===== LISTED RECORDS =====

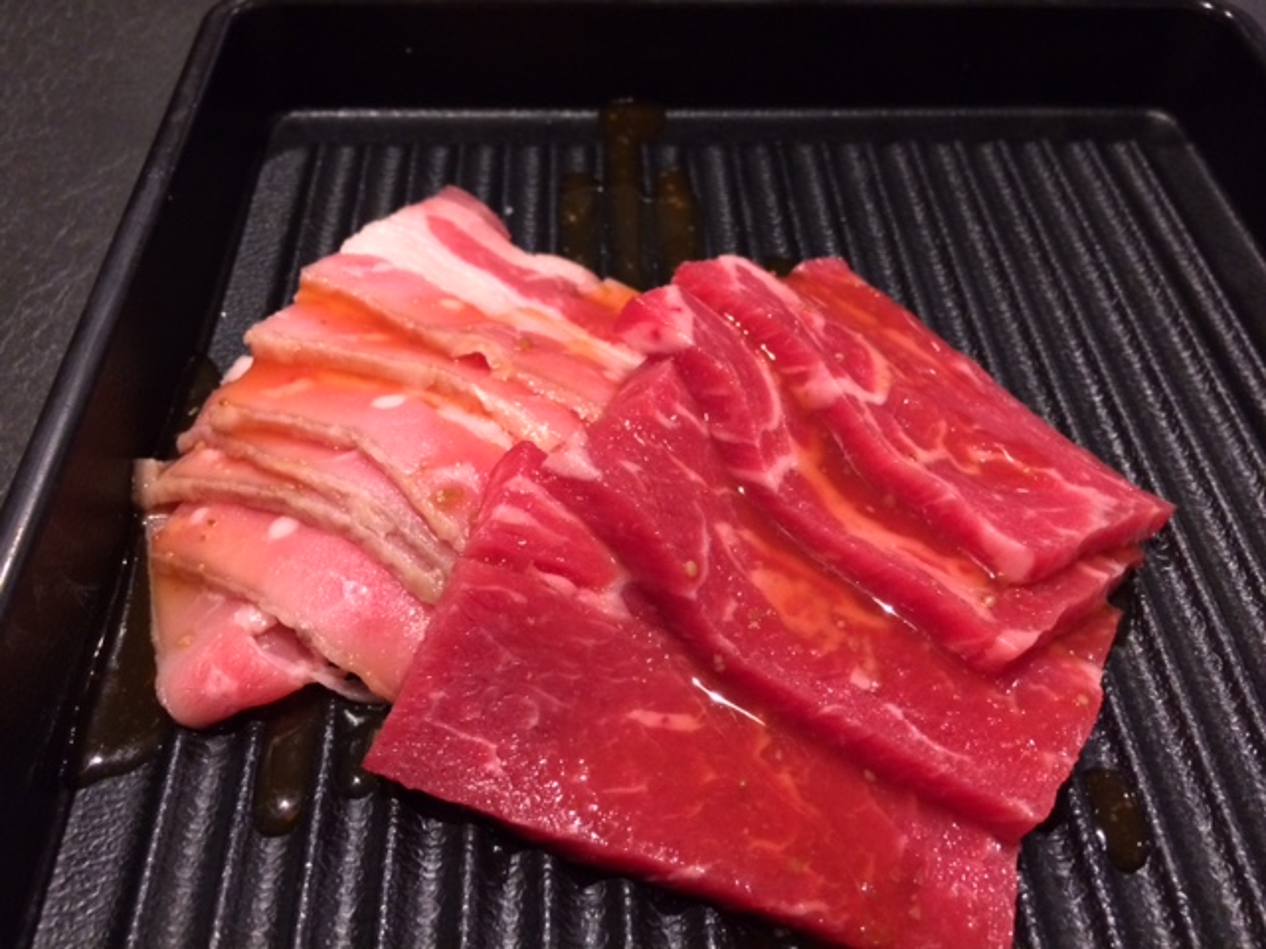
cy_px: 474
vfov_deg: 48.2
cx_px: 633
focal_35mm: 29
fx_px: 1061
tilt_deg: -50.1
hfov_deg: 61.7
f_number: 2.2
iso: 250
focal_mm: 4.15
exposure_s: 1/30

=====

EXERCISE PROMPT: Would you copy out the material above exactly, without the pictures in it?

RESPONSE:
cy_px: 474
vfov_deg: 48.2
cx_px: 633
focal_35mm: 29
fx_px: 1061
tilt_deg: -50.1
hfov_deg: 61.7
f_number: 2.2
iso: 250
focal_mm: 4.15
exposure_s: 1/30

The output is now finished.